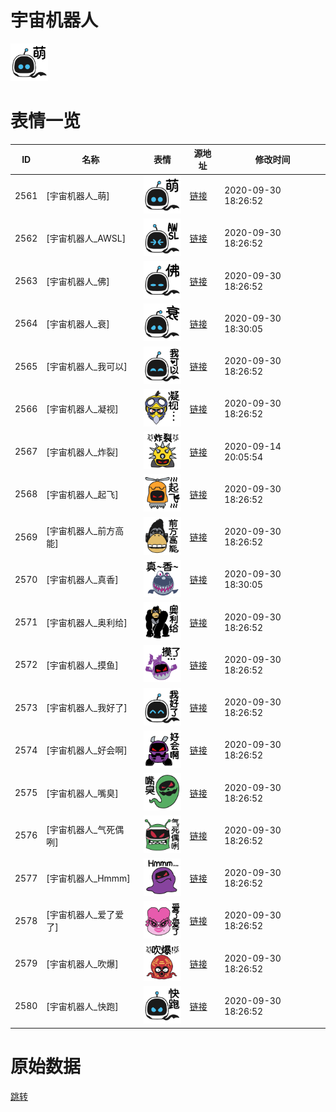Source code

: # 宇宙机器人

<img src="./cover.png" height="60" alt="cover" />

# 表情一览

|ID|名称|表情|源地址|修改时间|
|----|----|----|----|----|
|2561|[宇宙机器人_萌]|<img src="./pic/002561_%5B宇宙机器人_萌%5D.png" height="60" alt="萌"/>|[链接](http://i0.hdslb.com/bfs/emote/cf71f836b9e75e3ae05f39b2b9124007ab5ca7cc.png)|2020-09-30 18:26:52|
|2562|[宇宙机器人_AWSL]|<img src="./pic/002562_%5B宇宙机器人_AWSL%5D.png" height="60" alt="AWSL"/>|[链接](http://i0.hdslb.com/bfs/emote/a456a86658c2d4654b8411c983776c5df88ff88f.png)|2020-09-30 18:26:52|
|2563|[宇宙机器人_佛]|<img src="./pic/002563_%5B宇宙机器人_佛%5D.png" height="60" alt="佛"/>|[链接](http://i0.hdslb.com/bfs/emote/41d252382b1d6fc2b45f01285469fc757ac11a75.png)|2020-09-30 18:26:52|
|2564|[宇宙机器人_衰]|<img src="./pic/002564_%5B宇宙机器人_衰%5D.png" height="60" alt="衰"/>|[链接](http://i0.hdslb.com/bfs/emote/22d5c0654aa65609683ce4ac5352bfb27af5e013.png)|2020-09-30 18:30:05|
|2565|[宇宙机器人_我可以]|<img src="./pic/002565_%5B宇宙机器人_我可以%5D.png" height="60" alt="我可以"/>|[链接](http://i0.hdslb.com/bfs/emote/a8650d0f2632410621a5f3cfe0a909fd3a16eafa.png)|2020-09-30 18:26:52|
|2566|[宇宙机器人_凝视]|<img src="./pic/002566_%5B宇宙机器人_凝视%5D.png" height="60" alt="凝视"/>|[链接](http://i0.hdslb.com/bfs/emote/0cfadc834d6206dfcf3412191f1d8a12b4e21c28.png)|2020-09-30 18:26:52|
|2567|[宇宙机器人_炸裂]|<img src="./pic/002567_%5B宇宙机器人_炸裂%5D.png" height="60" alt="炸裂"/>|[链接](http://i0.hdslb.com/bfs/emote/8d94ccb211716e2b33ad6e341b5e95807374fe36.png)|2020-09-14 20:05:54|
|2568|[宇宙机器人_起飞]|<img src="./pic/002568_%5B宇宙机器人_起飞%5D.png" height="60" alt="起飞"/>|[链接](http://i0.hdslb.com/bfs/emote/69a8bd062e7a13cea4161b87be6d0ce0a02b4247.png)|2020-09-30 18:26:52|
|2569|[宇宙机器人_前方高能]|<img src="./pic/002569_%5B宇宙机器人_前方高能%5D.png" height="60" alt="前方高能"/>|[链接](http://i0.hdslb.com/bfs/emote/7106278224fb7c9650c2a94931220869851c74fb.png)|2020-09-30 18:26:52|
|2570|[宇宙机器人_真香]|<img src="./pic/002570_%5B宇宙机器人_真香%5D.png" height="60" alt="真香"/>|[链接](http://i0.hdslb.com/bfs/emote/a3763fafd0e2cfc979d3d853de8e464bdf1a896a.png)|2020-09-30 18:30:05|
|2571|[宇宙机器人_奥利给]|<img src="./pic/002571_%5B宇宙机器人_奥利给%5D.png" height="60" alt="奥利给"/>|[链接](http://i0.hdslb.com/bfs/emote/50eb4704b6e027a5388afc104efd7f72f8319cdd.png)|2020-09-30 18:26:52|
|2572|[宇宙机器人_摸鱼]|<img src="./pic/002572_%5B宇宙机器人_摸鱼%5D.png" height="60" alt="摸鱼"/>|[链接](http://i0.hdslb.com/bfs/emote/5f7338fc855deb2bf57516308fc582e32a326f75.png)|2020-09-30 18:26:52|
|2573|[宇宙机器人_我好了]|<img src="./pic/002573_%5B宇宙机器人_我好了%5D.png" height="60" alt="我好了"/>|[链接](http://i0.hdslb.com/bfs/emote/8cadb16986b427492d0cb44128919a4f77e0dc3b.png)|2020-09-30 18:26:52|
|2574|[宇宙机器人_好会啊]|<img src="./pic/002574_%5B宇宙机器人_好会啊%5D.png" height="60" alt="好会啊"/>|[链接](http://i0.hdslb.com/bfs/emote/80809ebfd41eb0401bf11b180be239292fdc4849.png)|2020-09-30 18:26:52|
|2575|[宇宙机器人_嘴臭]|<img src="./pic/002575_%5B宇宙机器人_嘴臭%5D.png" height="60" alt="嘴臭"/>|[链接](http://i0.hdslb.com/bfs/emote/117be66a6aa5aeff6a28e4cca3b870c41fd5b3d0.png)|2020-09-30 18:26:52|
|2576|[宇宙机器人_气死偶咧]|<img src="./pic/002576_%5B宇宙机器人_气死偶咧%5D.png" height="60" alt="气死偶咧"/>|[链接](http://i0.hdslb.com/bfs/emote/aec7282a3d4789b7572b66eec6e63576fadc1ec2.png)|2020-09-30 18:26:52|
|2577|[宇宙机器人_Hmmm]|<img src="./pic/002577_%5B宇宙机器人_Hmmm%5D.png" height="60" alt="Hmmm"/>|[链接](http://i0.hdslb.com/bfs/emote/20cd2d8f98cfdc2a551e32f7196aee996e54078a.png)|2020-09-30 18:26:52|
|2578|[宇宙机器人_爱了爱了]|<img src="./pic/002578_%5B宇宙机器人_爱了爱了%5D.png" height="60" alt="爱了爱了"/>|[链接](http://i0.hdslb.com/bfs/emote/4b996577810363eed6df59a4a2d72196d8b65446.png)|2020-09-30 18:26:52|
|2579|[宇宙机器人_吹爆]|<img src="./pic/002579_%5B宇宙机器人_吹爆%5D.png" height="60" alt="吹爆"/>|[链接](http://i0.hdslb.com/bfs/emote/07bac63ec7d21096c08de8329b3a114a148695df.png)|2020-09-30 18:26:52|
|2580|[宇宙机器人_快跑]|<img src="./pic/002580_%5B宇宙机器人_快跑%5D.png" height="60" alt="快跑"/>|[链接](http://i0.hdslb.com/bfs/emote/06856b2d9030842e40ed25f617f3e3b7f6bc947c.png)|2020-09-30 18:26:52|

# 原始数据

[跳转](./raw.json)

######

= DIRECTIVE =
If a record holds a picture, leave the picture out, but copy everything else exactly.

= RESPONSE TO THIS TASK =
Source code

: # 宇宙机器人

<img src="./cover.png" height="60" alt="cover" />

# 表情一览

|ID|名称|表情|源地址|修改时间|
|----|----|----|----|----|
|2561|[宇宙机器人_萌]|<img src="./pic/002561_%5B宇宙机器人_萌%5D.png" height="60" alt="萌"/>|[链接](http://i0.hdslb.com/bfs/emote/cf71f836b9e75e3ae05f39b2b9124007ab5ca7cc.png)|2020-09-30 18:26:52|
|2562|[宇宙机器人_AWSL]|<img src="./pic/002562_%5B宇宙机器人_AWSL%5D.png" height="60" alt="AWSL"/>|[链接](http://i0.hdslb.com/bfs/emote/a456a86658c2d4654b8411c983776c5df88ff88f.png)|2020-09-30 18:26:52|
|2563|[宇宙机器人_佛]|<img src="./pic/002563_%5B宇宙机器人_佛%5D.png" height="60" alt="佛"/>|[链接](http://i0.hdslb.com/bfs/emote/41d252382b1d6fc2b45f01285469fc757ac11a75.png)|2020-09-30 18:26:52|
|2564|[宇宙机器人_衰]|<img src="./pic/002564_%5B宇宙机器人_衰%5D.png" height="60" alt="衰"/>|[链接](http://i0.hdslb.com/bfs/emote/22d5c0654aa65609683ce4ac5352bfb27af5e013.png)|2020-09-30 18:30:05|
|2565|[宇宙机器人_我可以]|<img src="./pic/002565_%5B宇宙机器人_我可以%5D.png" height="60" alt="我可以"/>|[链接](http://i0.hdslb.com/bfs/emote/a8650d0f2632410621a5f3cfe0a909fd3a16eafa.png)|2020-09-30 18:26:52|
|2566|[宇宙机器人_凝视]|<img src="./pic/002566_%5B宇宙机器人_凝视%5D.png" height="60" alt="凝视"/>|[链接](http://i0.hdslb.com/bfs/emote/0cfadc834d6206dfcf3412191f1d8a12b4e21c28.png)|2020-09-30 18:26:52|
|2567|[宇宙机器人_炸裂]|<img src="./pic/002567_%5B宇宙机器人_炸裂%5D.png" height="60" alt="炸裂"/>|[链接](http://i0.hdslb.com/bfs/emote/8d94ccb211716e2b33ad6e341b5e95807374fe36.png)|2020-09-14 20:05:54|
|2568|[宇宙机器人_起飞]|<img src="./pic/002568_%5B宇宙机器人_起飞%5D.png" height="60" alt="起飞"/>|[链接](http://i0.hdslb.com/bfs/emote/69a8bd062e7a13cea4161b87be6d0ce0a02b4247.png)|2020-09-30 18:26:52|
|2569|[宇宙机器人_前方高能]|<img src="./pic/002569_%5B宇宙机器人_前方高能%5D.png" height="60" alt="前方高能"/>|[链接](http://i0.hdslb.com/bfs/emote/7106278224fb7c9650c2a94931220869851c74fb.png)|2020-09-30 18:26:52|
|2570|[宇宙机器人_真香]|<img src="./pic/002570_%5B宇宙机器人_真香%5D.png" height="60" alt="真香"/>|[链接](http://i0.hdslb.com/bfs/emote/a3763fafd0e2cfc979d3d853de8e464bdf1a896a.png)|2020-09-30 18:30:05|
|2571|[宇宙机器人_奥利给]|<img src="./pic/002571_%5B宇宙机器人_奥利给%5D.png" height="60" alt="奥利给"/>|[链接](http://i0.hdslb.com/bfs/emote/50eb4704b6e027a5388afc104efd7f72f8319cdd.png)|2020-09-30 18:26:52|
|2572|[宇宙机器人_摸鱼]|<img src="./pic/002572_%5B宇宙机器人_摸鱼%5D.png" height="60" alt="摸鱼"/>|[链接](http://i0.hdslb.com/bfs/emote/5f7338fc855deb2bf57516308fc582e32a326f75.png)|2020-09-30 18:26:52|
|2573|[宇宙机器人_我好了]|<img src="./pic/002573_%5B宇宙机器人_我好了%5D.png" height="60" alt="我好了"/>|[链接](http://i0.hdslb.com/bfs/emote/8cadb16986b427492d0cb44128919a4f77e0dc3b.png)|2020-09-30 18:26:52|
|2574|[宇宙机器人_好会啊]|<img src="./pic/002574_%5B宇宙机器人_好会啊%5D.png" height="60" alt="好会啊"/>|[链接](http://i0.hdslb.com/bfs/emote/80809ebfd41eb0401bf11b180be239292fdc4849.png)|2020-09-30 18:26:52|
|2575|[宇宙机器人_嘴臭]|<img src="./pic/002575_%5B宇宙机器人_嘴臭%5D.png" height="60" alt="嘴臭"/>|[链接](http://i0.hdslb.com/bfs/emote/117be66a6aa5aeff6a28e4cca3b870c41fd5b3d0.png)|2020-09-30 18:26:52|
|2576|[宇宙机器人_气死偶咧]|<img src="./pic/002576_%5B宇宙机器人_气死偶咧%5D.png" height="60" alt="气死偶咧"/>|[链接](http://i0.hdslb.com/bfs/emote/aec7282a3d4789b7572b66eec6e63576fadc1ec2.png)|2020-09-30 18:26:52|
|2577|[宇宙机器人_Hmmm]|<img src="./pic/002577_%5B宇宙机器人_Hmmm%5D.png" height="60" alt="Hmmm"/>|[链接](http://i0.hdslb.com/bfs/emote/20cd2d8f98cfdc2a551e32f7196aee996e54078a.png)|2020-09-30 18:26:52|
|2578|[宇宙机器人_爱了爱了]|<img src="./pic/002578_%5B宇宙机器人_爱了爱了%5D.png" height="60" alt="爱了爱了"/>|[链接](http://i0.hdslb.com/bfs/emote/4b996577810363eed6df59a4a2d72196d8b65446.png)|2020-09-30 18:26:52|
|2579|[宇宙机器人_吹爆]|<img src="./pic/002579_%5B宇宙机器人_吹爆%5D.png" height="60" alt="吹爆"/>|[链接](http://i0.hdslb.com/bfs/emote/07bac63ec7d21096c08de8329b3a114a148695df.png)|2020-09-30 18:26:52|
|2580|[宇宙机器人_快跑]|<img src="./pic/002580_%5B宇宙机器人_快跑%5D.png" height="60" alt="快跑"/>|[链接](http://i0.hdslb.com/bfs/emote/06856b2d9030842e40ed25f617f3e3b7f6bc947c.png)|2020-09-30 18:26:52|

# 原始数据

[跳转](./raw.json)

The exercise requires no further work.